- **Task instructions**
Look through the entries below and extract exactly the lines from the one containing "application to respond" through the one containing "should be capitalized. It is optional.", ends included.

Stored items
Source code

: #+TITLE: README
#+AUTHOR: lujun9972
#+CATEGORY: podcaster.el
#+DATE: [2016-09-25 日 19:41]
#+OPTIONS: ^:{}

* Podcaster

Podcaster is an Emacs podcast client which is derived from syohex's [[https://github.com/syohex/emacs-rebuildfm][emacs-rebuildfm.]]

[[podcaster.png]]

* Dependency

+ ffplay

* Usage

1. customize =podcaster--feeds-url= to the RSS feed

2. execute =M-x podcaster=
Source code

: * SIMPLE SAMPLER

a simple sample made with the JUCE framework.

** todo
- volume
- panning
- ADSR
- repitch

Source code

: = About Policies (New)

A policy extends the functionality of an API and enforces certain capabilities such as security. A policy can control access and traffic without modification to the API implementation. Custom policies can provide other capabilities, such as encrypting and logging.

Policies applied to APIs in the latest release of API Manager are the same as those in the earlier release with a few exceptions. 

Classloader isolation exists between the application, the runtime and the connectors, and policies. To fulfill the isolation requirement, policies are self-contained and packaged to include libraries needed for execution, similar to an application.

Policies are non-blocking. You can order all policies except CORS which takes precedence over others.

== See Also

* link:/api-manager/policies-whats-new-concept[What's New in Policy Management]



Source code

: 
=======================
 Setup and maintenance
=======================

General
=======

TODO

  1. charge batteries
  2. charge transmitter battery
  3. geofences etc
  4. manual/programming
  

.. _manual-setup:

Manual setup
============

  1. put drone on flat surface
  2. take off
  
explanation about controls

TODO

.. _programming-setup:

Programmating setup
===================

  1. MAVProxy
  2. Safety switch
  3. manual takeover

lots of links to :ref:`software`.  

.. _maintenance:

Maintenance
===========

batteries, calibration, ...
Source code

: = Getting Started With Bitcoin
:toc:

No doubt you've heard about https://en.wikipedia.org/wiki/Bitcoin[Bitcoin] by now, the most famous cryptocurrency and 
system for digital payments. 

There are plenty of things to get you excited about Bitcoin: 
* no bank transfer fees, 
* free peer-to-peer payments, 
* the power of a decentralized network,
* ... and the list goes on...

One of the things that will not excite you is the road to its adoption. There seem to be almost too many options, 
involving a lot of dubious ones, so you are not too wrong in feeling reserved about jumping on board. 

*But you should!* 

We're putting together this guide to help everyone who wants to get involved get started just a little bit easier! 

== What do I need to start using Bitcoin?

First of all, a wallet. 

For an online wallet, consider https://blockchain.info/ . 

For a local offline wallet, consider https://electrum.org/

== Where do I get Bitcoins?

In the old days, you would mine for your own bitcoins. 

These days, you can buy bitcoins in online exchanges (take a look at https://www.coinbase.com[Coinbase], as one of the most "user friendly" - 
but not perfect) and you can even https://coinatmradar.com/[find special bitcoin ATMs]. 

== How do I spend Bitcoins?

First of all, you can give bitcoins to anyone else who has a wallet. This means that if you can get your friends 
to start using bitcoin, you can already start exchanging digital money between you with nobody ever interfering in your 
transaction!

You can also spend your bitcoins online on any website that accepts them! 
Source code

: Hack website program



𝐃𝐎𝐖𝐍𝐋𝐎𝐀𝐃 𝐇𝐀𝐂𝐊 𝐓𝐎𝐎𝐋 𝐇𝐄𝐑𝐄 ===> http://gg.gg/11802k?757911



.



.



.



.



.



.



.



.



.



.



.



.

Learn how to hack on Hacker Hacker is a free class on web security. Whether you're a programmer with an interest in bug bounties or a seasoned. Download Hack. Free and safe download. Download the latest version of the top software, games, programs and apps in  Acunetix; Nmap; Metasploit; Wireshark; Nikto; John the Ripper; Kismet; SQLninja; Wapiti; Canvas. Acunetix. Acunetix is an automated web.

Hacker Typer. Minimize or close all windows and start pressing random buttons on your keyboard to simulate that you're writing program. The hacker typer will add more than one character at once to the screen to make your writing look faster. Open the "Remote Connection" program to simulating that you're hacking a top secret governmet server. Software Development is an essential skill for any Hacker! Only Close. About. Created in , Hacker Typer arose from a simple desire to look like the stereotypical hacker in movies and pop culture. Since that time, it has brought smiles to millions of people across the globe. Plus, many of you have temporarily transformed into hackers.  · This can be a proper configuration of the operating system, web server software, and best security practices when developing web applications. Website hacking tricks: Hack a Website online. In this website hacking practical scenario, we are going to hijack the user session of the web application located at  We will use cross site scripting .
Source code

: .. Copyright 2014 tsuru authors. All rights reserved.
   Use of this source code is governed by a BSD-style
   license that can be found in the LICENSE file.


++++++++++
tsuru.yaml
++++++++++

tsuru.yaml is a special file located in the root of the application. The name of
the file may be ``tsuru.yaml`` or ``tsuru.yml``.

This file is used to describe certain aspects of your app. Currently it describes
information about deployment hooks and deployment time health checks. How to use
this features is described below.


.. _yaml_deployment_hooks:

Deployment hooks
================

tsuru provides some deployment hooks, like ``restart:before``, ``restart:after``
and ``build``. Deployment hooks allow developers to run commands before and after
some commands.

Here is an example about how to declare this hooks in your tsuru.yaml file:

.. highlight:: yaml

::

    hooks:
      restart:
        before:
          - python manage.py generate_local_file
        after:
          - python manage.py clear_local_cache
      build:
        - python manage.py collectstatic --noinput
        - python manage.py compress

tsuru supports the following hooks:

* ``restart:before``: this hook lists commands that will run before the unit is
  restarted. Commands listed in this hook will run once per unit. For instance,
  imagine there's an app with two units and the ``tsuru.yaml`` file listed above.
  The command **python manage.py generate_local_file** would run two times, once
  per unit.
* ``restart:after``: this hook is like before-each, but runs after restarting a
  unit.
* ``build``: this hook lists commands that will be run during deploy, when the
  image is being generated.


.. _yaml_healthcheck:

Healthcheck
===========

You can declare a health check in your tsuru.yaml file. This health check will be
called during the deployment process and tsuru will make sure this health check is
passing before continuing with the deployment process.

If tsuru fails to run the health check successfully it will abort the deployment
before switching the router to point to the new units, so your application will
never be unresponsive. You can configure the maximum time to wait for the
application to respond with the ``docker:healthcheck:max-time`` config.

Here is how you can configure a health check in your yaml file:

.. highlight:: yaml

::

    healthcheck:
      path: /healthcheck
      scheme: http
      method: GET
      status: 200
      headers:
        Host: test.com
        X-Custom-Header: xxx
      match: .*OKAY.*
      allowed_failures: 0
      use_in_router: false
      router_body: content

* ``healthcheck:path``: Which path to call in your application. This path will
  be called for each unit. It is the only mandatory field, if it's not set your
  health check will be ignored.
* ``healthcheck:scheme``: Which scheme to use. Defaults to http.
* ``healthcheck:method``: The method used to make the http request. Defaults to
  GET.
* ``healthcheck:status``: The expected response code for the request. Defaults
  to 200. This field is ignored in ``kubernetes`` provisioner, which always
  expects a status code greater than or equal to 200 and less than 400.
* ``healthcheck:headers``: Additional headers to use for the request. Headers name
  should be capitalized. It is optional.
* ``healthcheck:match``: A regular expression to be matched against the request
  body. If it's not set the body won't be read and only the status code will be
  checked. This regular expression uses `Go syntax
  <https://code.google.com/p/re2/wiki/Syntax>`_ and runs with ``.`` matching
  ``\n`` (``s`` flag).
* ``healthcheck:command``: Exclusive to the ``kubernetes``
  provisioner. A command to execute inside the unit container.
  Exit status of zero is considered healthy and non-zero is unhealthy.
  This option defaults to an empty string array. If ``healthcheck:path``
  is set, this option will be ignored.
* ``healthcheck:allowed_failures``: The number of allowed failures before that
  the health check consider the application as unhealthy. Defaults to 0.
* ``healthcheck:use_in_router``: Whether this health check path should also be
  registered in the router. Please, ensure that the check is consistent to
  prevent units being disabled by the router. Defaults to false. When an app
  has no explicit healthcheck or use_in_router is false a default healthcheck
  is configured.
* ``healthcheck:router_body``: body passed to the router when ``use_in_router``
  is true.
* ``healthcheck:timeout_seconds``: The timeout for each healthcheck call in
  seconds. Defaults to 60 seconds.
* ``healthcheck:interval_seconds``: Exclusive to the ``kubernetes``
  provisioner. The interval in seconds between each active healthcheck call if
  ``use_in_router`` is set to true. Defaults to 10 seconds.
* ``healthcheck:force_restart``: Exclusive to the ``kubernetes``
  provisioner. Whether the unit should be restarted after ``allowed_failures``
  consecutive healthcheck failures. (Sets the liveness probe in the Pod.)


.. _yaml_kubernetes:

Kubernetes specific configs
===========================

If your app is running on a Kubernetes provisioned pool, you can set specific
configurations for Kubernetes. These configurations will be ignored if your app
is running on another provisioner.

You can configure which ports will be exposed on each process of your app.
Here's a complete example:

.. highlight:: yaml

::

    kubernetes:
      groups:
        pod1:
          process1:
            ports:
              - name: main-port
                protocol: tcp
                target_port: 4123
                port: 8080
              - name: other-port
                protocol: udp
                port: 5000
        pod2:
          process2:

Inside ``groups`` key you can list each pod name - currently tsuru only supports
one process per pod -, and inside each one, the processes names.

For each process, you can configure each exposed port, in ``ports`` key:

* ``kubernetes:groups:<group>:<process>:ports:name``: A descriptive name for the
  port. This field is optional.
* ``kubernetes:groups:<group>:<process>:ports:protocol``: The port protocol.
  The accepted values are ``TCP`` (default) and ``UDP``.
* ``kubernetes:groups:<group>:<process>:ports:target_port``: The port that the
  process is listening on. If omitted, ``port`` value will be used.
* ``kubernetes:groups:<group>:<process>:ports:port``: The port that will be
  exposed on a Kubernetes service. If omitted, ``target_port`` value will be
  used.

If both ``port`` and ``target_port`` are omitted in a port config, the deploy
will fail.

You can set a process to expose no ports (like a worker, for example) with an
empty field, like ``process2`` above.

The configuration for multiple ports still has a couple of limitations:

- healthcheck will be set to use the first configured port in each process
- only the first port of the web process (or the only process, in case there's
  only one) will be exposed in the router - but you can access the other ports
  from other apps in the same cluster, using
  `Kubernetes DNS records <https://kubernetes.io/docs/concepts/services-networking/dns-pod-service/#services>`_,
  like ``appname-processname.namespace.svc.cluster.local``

- **The answer**
application to respond with the ``docker:healthcheck:max-time`` config.

Here is how you can configure a health check in your yaml file:

.. highlight:: yaml

::

    healthcheck:
      path: /healthcheck
      scheme: http
      method: GET
      status: 200
      headers:
        Host: test.com
        X-Custom-Header: xxx
      match: .*OKAY.*
      allowed_failures: 0
      use_in_router: false
      router_body: content

* ``healthcheck:path``: Which path to call in your application. This path will
  be called for each unit. It is the only mandatory field, if it's not set your
  health check will be ignored.
* ``healthcheck:scheme``: Which scheme to use. Defaults to http.
* ``healthcheck:method``: The method used to make the http request. Defaults to
  GET.
* ``healthcheck:status``: The expected response code for the request. Defaults
  to 200. This field is ignored in ``kubernetes`` provisioner, which always
  expects a status code greater than or equal to 200 and less than 400.
* ``healthcheck:headers``: Additional headers to use for the request. Headers name
  should be capitalized. It is optional.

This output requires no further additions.